The United States Court of Appeals for the Third Circuit recently analyzed United States v. Williams, where the Court considered the scope of traffic stops and the parameters implied when conducting a protective frisk under Terry v. Ohio.
Factual Background
A patrol officer observed a vehicle operated by Edwin Williams traveling on a public road with overly tinted windows. The officer, familiar from prior encounters, recognized Williams as the registered owner with a suspended driver’s license and recalled having engaged in a vehicle pursuit with him several months earlier. The officer was also aware that Williams had a history of weapons and drug offenses, which heightened the officer’s concern for safety. Acting on the window tint violation and the suspended license, the officer initiated a traffic stop. As he approached the passenger side of Williams’s vehicle on foot, the officer carried a flashlight and shone it through the tinted window. He observed what appeared to be a clear plastic bag containing a white, powder-like substance being slipped into Williams’s right front pants pocket. The officer noticed Williams’s left hand moving down toward the driver’s side door, despite repeated oral commands to keep both hands plainly visible on the steering wheel. Concerned that Williams might be concealing a weapon or discarding evidence, the officer ordered Williams to comply with his hand-placement instruction. Williams’s partial compliance and continued reaching motions convinced the officer to call for backup before ordering Williams out of the vehicle. Once backup arrived, Williams was removed from the vehicle and placed in handcuffs to be frisked for weapons, based upon the officer’s knowledge of past criminal history and his conduct following the stop. It was noted that during this handcuffing process that Willliams continued to reach towards his waistband area. During the frisk, the officer felt an object in the left pants pocket which he determined was not a weapon. As he frisked the front right pants area, he felt a small mass, which the officer associated with narcotics, in the small pocket located above the front right pocket. The officer removed the bag and continued the frisk. Additionally, he located a bag of marijuana in the front right large pants pocket. A search incident to arrest recovered heroin from Williams’s crotch area and a large amount of cash.
Procedural Posture
The defendant was charged with possession with intent to distribute a substance containing a detectable amount of fentanyl and cocaine. Williams moved to suppress the evidence obtained after the frisk, arguing that the pat-down of the change pocket exceeded the permissible scope of a Terry frisk and that the plain-feel seizure of the powder violated the Fourth Amendment. The district court denied his motion, finding both the initial stop and the protective frisk lawful, and concluding that the officer’s seizure of the powder was valid under the plain-feel doctrine. Williams then appealed to the Third Circuit, challenging only the scope of the frisk and the application of the plain-feel exception to the exclusionary rule.

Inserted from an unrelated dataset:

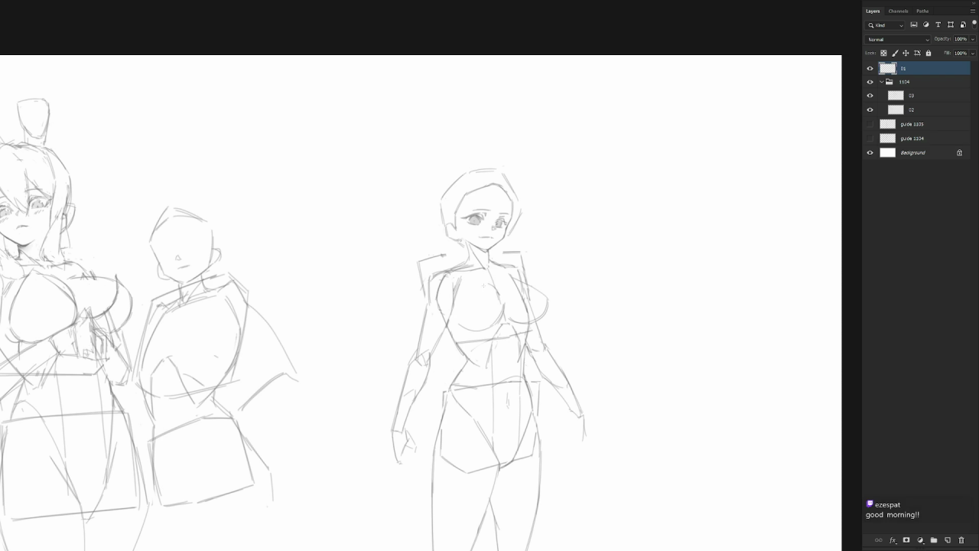
pyautogui.moveTo(492, 287); pyautogui.dragTo(498, 295)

United States Court of Appeals for the Third Circuit
On appeal, the Third Circuit affirmed the decision of the lower court, finding that the officers’ actions were permissible under the Fourth Amendment. The Court explained that it was undisputed that the officer had probable cause to stop the vehicle, and further undisputed that there were facts sufficient to suspect Williams was presently armed and dangerous. Williams did, however, contest that the frisk of his change pocket exceeded the scope of the frisk. The court reiterated that the officer testified a small knife could be hidden in that change pocket. During the protective pat-down in search of a possible weapon, the officer was able to feel in the defendant’s right change pocket what felt like a small amount of powder substance. At that point, based on his experience and his earlier observations of the defendant in the vehicle, the officer identified what he believed to be narcotics. He retrieved it from his pocket and discovered the cocaine. The court found that this pocket was within the scope based upon the officer’s experience, taken together with the other facts known to the officer that it was reasonable for him to believe it was cocaine. The court cited Minnesota v. Dickerson, in support of this finding, holding that an officer may seize evidence during a frisk where there is probable cause to believe the item is contraband, and where the officer is within the scope of a normal frisk. Where it is readily apparent by an object’s shape or mass that the item is contraband, it is subject to seizure under the “plain-feel doctrine” and, as a result, the officer validly seized the drugs in the defendant’s pants pocket in this case.
Key Takeaways
This case reminds our officers that during a lawful traffic stop grounded in probable cause or reasonable suspicion, an officer may conduct a protective frisk if there are reasonable grounds to believe the suspect is armed and dangerous. Officers should understand that the frisk must remain focused on weapons detection and not expand into a general search for evidence of criminal activity. When a lawful frisk reveals an object whose identity as contraband is immediately apparent and non-weapon natured, the plain-feel doctrine authorizes its seizure, provided the officer has probable cause to believe it is illicit. Officers should document their observations and articulate the specific facts supporting both the stop and the frisk, including any known criminal history, dangerous behavior, and indicators of concealed weapons.